What this task involves:
Reproduce the satirical campus blotter below word for word, from its headline through the last entry.

Start of Text segment

SATIRE: Off The Record

Minor problems

Jan. 18, 9:15 p.m., a freshman texts their 21-year-old friend and asks them to buy them alcohol for the party that night. Sorry kid, they’ve been drunk since 3 p.m. at FAC.

Hypothermia isn’t worth looking cute

Jan. 18, 11:57 p.m., a girl was seen outside of Shooters in a skirt shorter than my patience waiting to get in the front in the hopes that they’re still letting minors in. Just put on some jeans like the rest of us next time, Becky.

I came in like a wrecking ball

Jan. 21, 1:47 p.m., a student slipped at the top of the hill at the entrance the Starr Building and slid down it, taking out five other students in the slush. No students were injured but all were ready to fight the perpetrator.

We all feel ya, man

Jan. 22, 9:55 a.m., a student trying to find a parking spot in the Business Building lot was cut off by a car who sped up to whip into the last close parking spot, nearly causing an accident on the already snowy pavement. The student called the Department of Public Safety in rage but was informed no actions could be taken since nothing actually happened.

Desperate times…

Jan. 23, 1:12 p.m., a girl received an overly creepy text from a guy she gave her number to at the bar the night before as a result of a severe case of beer goggles. She tries to let him down easy but he just doesn’t get the hint. Rather than deal with rejecting him, she decided to buy a new phone and get a new number.

End of Text segment
Start of Collected material

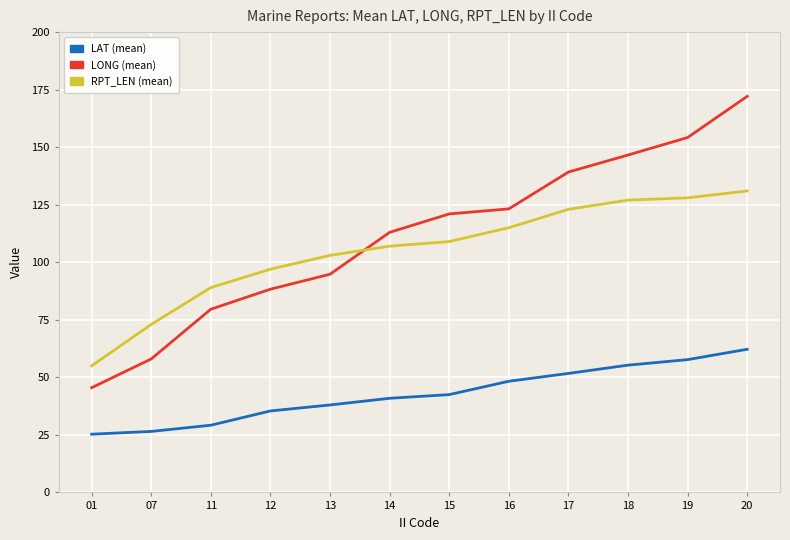

Reading right to left, what are all the values shown in this chart?

LAT (mean): 62.2	57.7	55.3	51.7	48.3	42.5	40.9	38.0	35.4	29.2	26.5	25.3
LONG (mean): 172.1	154.2	146.6	139.2	123.2	121.0	113.0	94.8	88.3	79.6	58.0	45.5
RPT_LEN (mean): 131.0	128.0	127.0	123.0	115.0	109.0	107.0	103.0	97.0	89.0	73.0	55.0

End of Collected material

Solution:
SATIRE: Off The Record

Minor problems

Jan. 18, 9:15 p.m., a freshman texts their 21-year-old friend and asks them to buy them alcohol for the party that night. Sorry kid, they’ve been drunk since 3 p.m. at FAC.

Hypothermia isn’t worth looking cute

Jan. 18, 11:57 p.m., a girl was seen outside of Shooters in a skirt shorter than my patience waiting to get in the front in the hopes that they’re still letting minors in. Just put on some jeans like the rest of us next time, Becky.

I came in like a wrecking ball

Jan. 21, 1:47 p.m., a student slipped at the top of the hill at the entrance the Starr Building and slid down it, taking out five other students in the slush. No students were injured but all were ready to fight the perpetrator.

We all feel ya, man

Jan. 22, 9:55 a.m., a student trying to find a parking spot in the Business Building lot was cut off by a car who sped up to whip into the last close parking spot, nearly causing an accident on the already snowy pavement. The student called the Department of Public Safety in rage but was informed no actions could be taken since nothing actually happened.

Desperate times…

Jan. 23, 1:12 p.m., a girl received an overly creepy text from a guy she gave her number to at the bar the night before as a result of a severe case of beer goggles. She tries to let him down easy but he just doesn’t get the hint. Rather than deal with rejecting him, she decided to buy a new phone and get a new number.